»Jeudi 17:—Une heure, rue Stévens; je reste une heure et demie; je bois du café avec elle; le chanteur de la rue; nous dansons; ses jupons se démettent; elle sort pour les remettre; coup de sonnette; elle revient; elle me dit que c'est le charbonnier qui réclame de l'argent; petite explication; je veux bien l'aider mais je pose la condition; rendez-vous demain soir à neuf heures; elle me dit que si elle ne peut être sûre de moi, rien à faire.

»Vendredi 18:—Neuf heures du soir; Louise est seule; Léa a dû dîner en ville; elle reviendra très tard, lettre pour moi........................................»

Voyons cette lettre.

«18 février.

»Je regrette de ne pas me trouver chez moi ce soir. La situation dans laquelle je suis et que vous connaissez ne me laisse aucune indépendance; si j'avais pu compter sur ce que vous m'aviez promis, je serais restée; mais il me faut absolument sortir de ce mauvais pas tout de suite. Dois-je compter oui ou non sur votre bon vouloir? Si, comme je le pense, vous m'avez tenu parole, remettez à Louise ce que vous m'auriez remis à moi-même et dimanche à une heure je vous en remercierai.»

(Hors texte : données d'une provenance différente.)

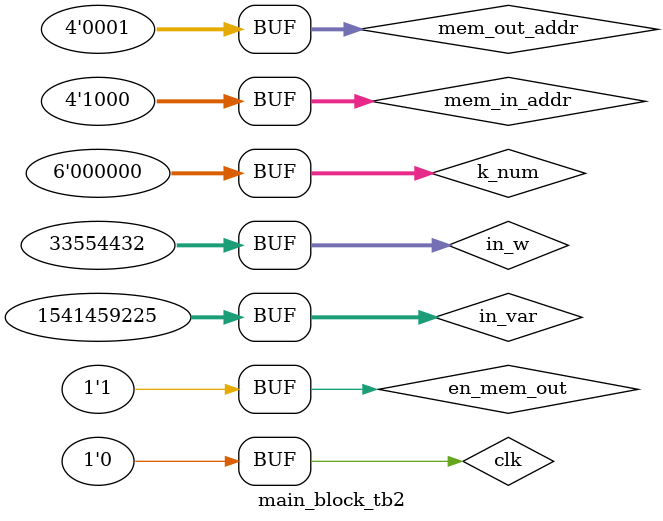
<source format=v>
`timescale 1ns / 1ps


module main_block_tb2;

	// Inputs
	reg [31:0] in_var;
	reg [31:0] in_w;
	reg [5:0] k_num;
	reg [3:0] mem_in_addr;
	reg [3:0] mem_out_addr;
	reg en_mem_out;
	reg clk;

	// Outputs
	wire [31:0] out_var;

	// Instantiate the Unit Under Test (UUT)
	main_block uut (
		.in_var(in_var), 
		.in_w(in_w), 
		.out_var(out_var), 
		.k_num(k_num), 
		.mem_in_addr(mem_in_addr), 
		.mem_out_addr(mem_out_addr), 
		.en_mem_out(en_mem_out), 
		.clk(clk)
	);

	initial begin
		// Initialize Inputs
		in_var = 0;
		in_w = 32'h02000000;
		k_num = 0;
		mem_in_addr = 0;
		mem_out_addr = 0;
		en_mem_out = 0;
		clk = 0;
		#100;
		clk = 1;
		#100;
		clk = 0;
		#100; 
		
		// A
		in_var = 32'h6a09e667;
		mem_in_addr = 1;
		mem_out_addr = 1;
		en_mem_out = 0;
		clk = 1;
		#100;
		clk = 0;
		#100;
		
		// B
		in_var = 32'hbb67ae85;
		mem_in_addr = 2;
		mem_out_addr = 2;
		en_mem_out = 0;
		clk = 1;
		#100;
		clk = 0;
		#100; 
		
		// C
		in_var = 32'h3c6ef372;
		mem_in_addr = 3;
		mem_out_addr = 3;
		en_mem_out = 0;
		clk = 1;
		#100;
		clk = 0;
		#100; 
		
		// D
		in_var = 32'ha54ff53a;
		mem_in_addr = 4;
		mem_out_addr = 4;
		en_mem_out = 0;
		clk = 1;
		#100;
		clk = 0;
		#100;
		
		// E
		in_var = 32'h510e527f;
		mem_in_addr = 5;
		mem_out_addr = 5;
		en_mem_out = 0;
		clk = 1;
		#100;
		clk = 0;
		#100;
		
		// F
		in_var = 32'h9b05688c;
		mem_in_addr = 6;
		mem_out_addr = 6;
		en_mem_out = 0;
		clk = 1;
		#100;
		clk = 0;
		#100;
		
		// G
		in_var = 32'h1f83d9ab;
		mem_in_addr = 7;
		mem_out_addr = 7;
		en_mem_out = 0;
		clk = 1;
		#100;
		clk = 0;
		#100;
		
		// H
		in_var = 32'h5be0cd19;
		mem_in_addr = 8;
		mem_out_addr = 8;
		en_mem_out = 0;
		clk = 1;
		#100;
		clk = 0;
		#100;
		
		// output
		mem_out_addr = 1;
		en_mem_out = 1;
		clk = 1;
		#100;
		clk = 0;
		#100;
		clk = 1;
		#100;
		clk = 0;
		#100;

	end
      
endmodule


</source>
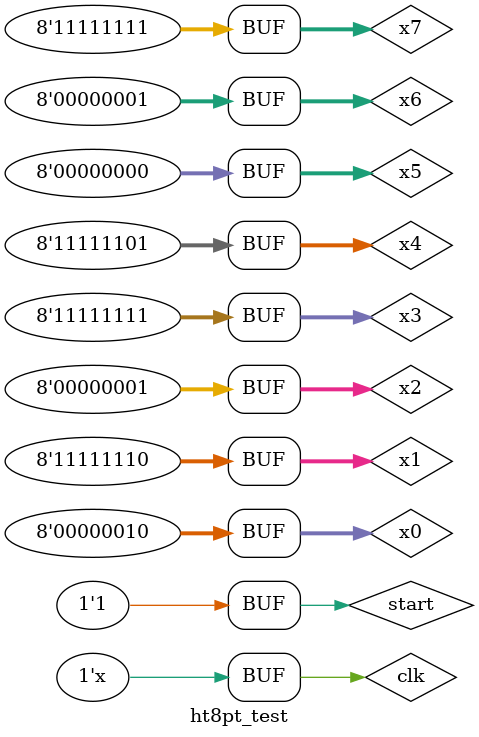
<source format=v>
`timescale 1ns / 1ps


module ht8pt_test;

	// Inputs
	reg clk;
	reg start;
	reg signed [7:0] x0;
	reg signed [7:0] x1;
	reg signed [7:0] x2;
	reg signed [7:0] x3;
	reg signed [7:0] x4;
	reg signed [7:0] x5;
	reg signed [7:0] x6;
	reg signed [7:0] x7;

	// Outputs
	wire signed [9:0] y0;
	wire signed [9:0] y1;
	wire signed [9:0] y2;
	wire signed [9:0] y3;
	wire signed [9:0] y4;
	wire signed [9:0] y5;
	wire signed [9:0] y6;
	wire signed [9:0] y7;

	// Instantiate the Unit Under Test (UUT)
	Hadamard_8points uut (
		.clk(clk), 
		.start(start), 
		.x0(x0), 
		.x1(x1), 
		.x2(x2), 
		.x3(x3), 
		.x4(x4), 
		.x5(x5), 
		.x6(x6), 
		.x7(x7), 
		.y0(y0), 
		.y1(y1), 
		.y2(y2), 
		.y3(y3), 
		.y4(y4), 
		.y5(y5), 
		.y6(y6), 
		.y7(y7)
	);

	initial begin
		// Initialize Inputs
		clk = 0;
		start = 1;
		x0 = 3;
		x1 = 7;
		x2 = 2;
		x3 = 0;
		x4 = 1;
		x5 = 0;
		x6 = 6;
		x7 = 3;

		#100;
		
		x0 = 2;
		x1 = 4;
		x2 = -1;
		x3 = 7;
		x4 = -2;
		x5 = 9;
		x6 = -7;
		x7 = 5;

		#100;
		
		
		x0 = -1;
		x1 = 0;
		x2 = -2;
		x3 = 0;
		x4 = 0;
		x5 = -2;
		x6 = -1;
		x7 = 4;

		#100;
		
		
		x0 = 2;
		x1 = -2;
		x2 = 1;
		x3 = -1;
		x4 = -3;
		x5 = 0;
		x6 = 1;
		x7 = -1;

		#100;


	end
	
	always #10 clk = ~clk;
	
	initial
	begin
		$monitor($time," X =    %d, %d, %d, %d , %d, %d, %d, %d \n           Y =   %d, %d, %d, %d , %d, %d, %d, %d  ",x0,x1,x2,x3,x4,x5,x6,x7,y0,y1,y2,y3,y4,y5,y6,y7);
	end
      
endmodule


</source>
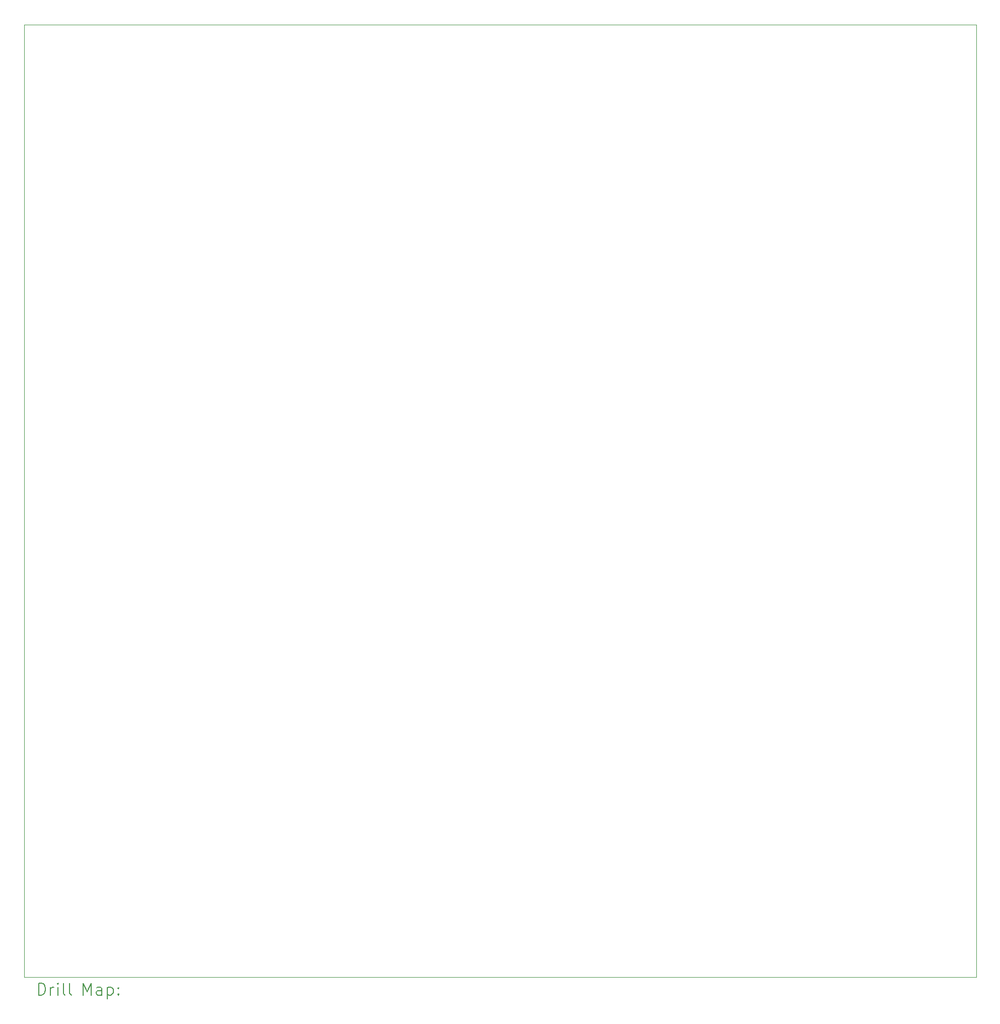
<source format=gbr>
%TF.GenerationSoftware,KiCad,Pcbnew,(7.0.0)*%
%TF.CreationDate,2023-04-03T18:31:59+02:00*%
%TF.ProjectId,EXP6502,45585036-3530-4322-9e6b-696361645f70,rev?*%
%TF.SameCoordinates,Original*%
%TF.FileFunction,Drillmap*%
%TF.FilePolarity,Positive*%
%FSLAX45Y45*%
G04 Gerber Fmt 4.5, Leading zero omitted, Abs format (unit mm)*
G04 Created by KiCad (PCBNEW (7.0.0)) date 2023-04-03 18:31:59*
%MOMM*%
%LPD*%
G01*
G04 APERTURE LIST*
%ADD10C,0.100000*%
%ADD11C,0.200000*%
G04 APERTURE END LIST*
D10*
X0Y0D02*
X16000000Y0D01*
X16000000Y0D02*
X16000000Y-16000000D01*
X16000000Y-16000000D02*
X0Y-16000000D01*
X0Y-16000000D02*
X0Y0D01*
D11*
X242619Y-16298476D02*
X242619Y-16098476D01*
X242619Y-16098476D02*
X290238Y-16098476D01*
X290238Y-16098476D02*
X318810Y-16108000D01*
X318810Y-16108000D02*
X337857Y-16127048D01*
X337857Y-16127048D02*
X347381Y-16146095D01*
X347381Y-16146095D02*
X356905Y-16184190D01*
X356905Y-16184190D02*
X356905Y-16212762D01*
X356905Y-16212762D02*
X347381Y-16250857D01*
X347381Y-16250857D02*
X337857Y-16269905D01*
X337857Y-16269905D02*
X318810Y-16288952D01*
X318810Y-16288952D02*
X290238Y-16298476D01*
X290238Y-16298476D02*
X242619Y-16298476D01*
X442619Y-16298476D02*
X442619Y-16165143D01*
X442619Y-16203238D02*
X452143Y-16184190D01*
X452143Y-16184190D02*
X461667Y-16174667D01*
X461667Y-16174667D02*
X480714Y-16165143D01*
X480714Y-16165143D02*
X499762Y-16165143D01*
X566429Y-16298476D02*
X566429Y-16165143D01*
X566429Y-16098476D02*
X556905Y-16108000D01*
X556905Y-16108000D02*
X566429Y-16117524D01*
X566429Y-16117524D02*
X575952Y-16108000D01*
X575952Y-16108000D02*
X566429Y-16098476D01*
X566429Y-16098476D02*
X566429Y-16117524D01*
X690238Y-16298476D02*
X671190Y-16288952D01*
X671190Y-16288952D02*
X661667Y-16269905D01*
X661667Y-16269905D02*
X661667Y-16098476D01*
X795000Y-16298476D02*
X775952Y-16288952D01*
X775952Y-16288952D02*
X766428Y-16269905D01*
X766428Y-16269905D02*
X766428Y-16098476D01*
X991190Y-16298476D02*
X991190Y-16098476D01*
X991190Y-16098476D02*
X1057857Y-16241333D01*
X1057857Y-16241333D02*
X1124524Y-16098476D01*
X1124524Y-16098476D02*
X1124524Y-16298476D01*
X1305476Y-16298476D02*
X1305476Y-16193714D01*
X1305476Y-16193714D02*
X1295952Y-16174667D01*
X1295952Y-16174667D02*
X1276905Y-16165143D01*
X1276905Y-16165143D02*
X1238809Y-16165143D01*
X1238809Y-16165143D02*
X1219762Y-16174667D01*
X1305476Y-16288952D02*
X1286429Y-16298476D01*
X1286429Y-16298476D02*
X1238809Y-16298476D01*
X1238809Y-16298476D02*
X1219762Y-16288952D01*
X1219762Y-16288952D02*
X1210238Y-16269905D01*
X1210238Y-16269905D02*
X1210238Y-16250857D01*
X1210238Y-16250857D02*
X1219762Y-16231809D01*
X1219762Y-16231809D02*
X1238809Y-16222286D01*
X1238809Y-16222286D02*
X1286429Y-16222286D01*
X1286429Y-16222286D02*
X1305476Y-16212762D01*
X1400714Y-16165143D02*
X1400714Y-16365143D01*
X1400714Y-16174667D02*
X1419762Y-16165143D01*
X1419762Y-16165143D02*
X1457857Y-16165143D01*
X1457857Y-16165143D02*
X1476905Y-16174667D01*
X1476905Y-16174667D02*
X1486428Y-16184190D01*
X1486428Y-16184190D02*
X1495952Y-16203238D01*
X1495952Y-16203238D02*
X1495952Y-16260381D01*
X1495952Y-16260381D02*
X1486428Y-16279428D01*
X1486428Y-16279428D02*
X1476905Y-16288952D01*
X1476905Y-16288952D02*
X1457857Y-16298476D01*
X1457857Y-16298476D02*
X1419762Y-16298476D01*
X1419762Y-16298476D02*
X1400714Y-16288952D01*
X1581667Y-16279428D02*
X1591190Y-16288952D01*
X1591190Y-16288952D02*
X1581667Y-16298476D01*
X1581667Y-16298476D02*
X1572143Y-16288952D01*
X1572143Y-16288952D02*
X1581667Y-16279428D01*
X1581667Y-16279428D02*
X1581667Y-16298476D01*
X1581667Y-16174667D02*
X1591190Y-16184190D01*
X1591190Y-16184190D02*
X1581667Y-16193714D01*
X1581667Y-16193714D02*
X1572143Y-16184190D01*
X1572143Y-16184190D02*
X1581667Y-16174667D01*
X1581667Y-16174667D02*
X1581667Y-16193714D01*
M02*

</source>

Cette incompréhensible fille me manque parce qu'elle croit que je ne lui donnerai rien, et elle veut que je donne quelque chose à sa femme-de-chambre. Rangeons bien à leur place ces lettres.

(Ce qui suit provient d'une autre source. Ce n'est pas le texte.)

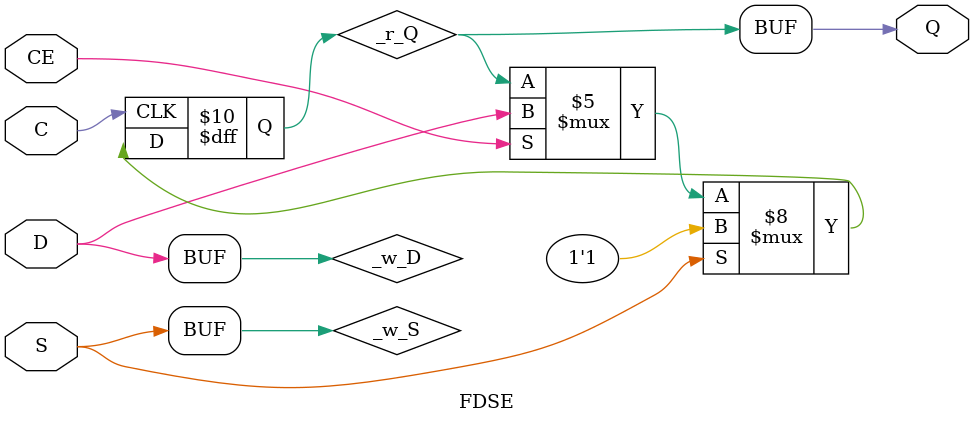
<source format=v>
`timescale  1 ps / 1 ps

module FDSE
#(
    parameter [0:0] IS_C_INVERTED = 1'b0,
    parameter [0:0] IS_D_INVERTED = 1'b0,
    parameter [0:0] IS_S_INVERTED = 1'b0,
    parameter [0:0] INIT          = 1'b1
)
(
    // Clock
    input  wire C,
    // Clock enable
    input  wire CE,
    // Synchronous set
    input  wire S,
    // Data in
    input  wire D,
    // Data out
    output wire Q
);
    reg _r_Q;

    wire _w_D = D ^ IS_D_INVERTED;
    wire _w_S = S ^ IS_S_INVERTED;
    
    initial begin : INIT_STATE
        _r_Q = INIT[0];
    end

    generate
        if (IS_C_INVERTED) begin : GEN_CLK_NEG
            always @(negedge C) begin
            
                if (_w_S) begin
                    _r_Q <= 1'b1;
                end
                else if (CE) begin
                    _r_Q <= _w_D;
                end
            end
        end
        else begin : GEN_CLK_POS
            always @(posedge C) begin
            
                if (_w_S) begin
                    _r_Q <= 1'b1;
                end
                else if (CE) begin
                    _r_Q <= _w_D;
                end
            end
        end
    endgenerate
    
    assign Q = _r_Q;
    
endmodule

</source>
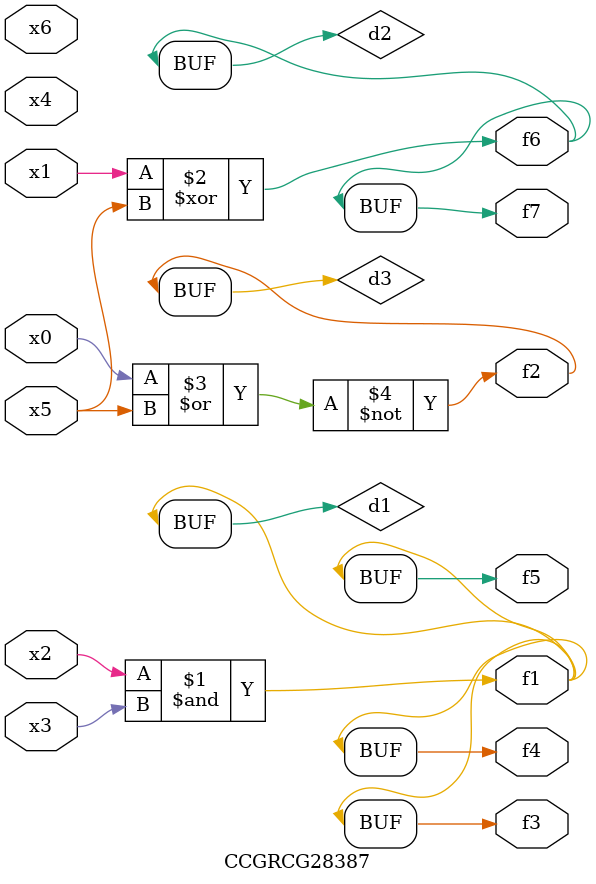
<source format=v>
module CCGRCG28387(
	input x0, x1, x2, x3, x4, x5, x6,
	output f1, f2, f3, f4, f5, f6, f7
);

	wire d1, d2, d3;

	and (d1, x2, x3);
	xor (d2, x1, x5);
	nor (d3, x0, x5);
	assign f1 = d1;
	assign f2 = d3;
	assign f3 = d1;
	assign f4 = d1;
	assign f5 = d1;
	assign f6 = d2;
	assign f7 = d2;
endmodule

</source>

«Vendredi 18:—Neuf heures... Léa a dû dîner en ville... lettre pour moi......................»

Celle-là.

«... je refuse tout argent; supplications de Louise, promesses; Louise me prie que je pense au moins à elle; elle a sa fille en nourrice à Auteuil et elle attend ses gages pour payer la pension en retard; elle me conte que Léa est malheureuse. Je déclare nettement que Léa se moque de moi, que je ne donnerai plus un sou avant qu'elle n'ait tenu sa parole. Je pars en laissant vingt francs à Louise.»

Et là s'arrêtent mes procès-verbaux; quel dommage; je n'ai que le commencement de l'histoire. Le lendemain, le samedi? le lendemain samedi Léa s'est décidée à m'accorder ses faveurs; un après-midi, je me rappelle, une belle journée de soleil; je lui ai donné les deux cents francs dont elle avait besoin; ce faisait une somme assez ronde pour un baiser; c'est le diable aussi, quand une fois on est pris dans la chaîne, que couper court; et puis, recommencer avec une autre femme la même série, éternellement; il fallait aboutir de celle-là; on s'obstine; j'ai bien fait. Elle avait pris le soin de fermer à clé la porte du salon; j'avais juste deux cent cinq francs; le soir je lui ai envoyé des roses; j'ai été alors pour la première fois chez Hanser-Harduin; ils ont une vendeuse bien jolie, à l'air exquisément de se moquer du monde; j'irai bientôt acheter des fleurs; étonnante fille, cette petite fleuriste.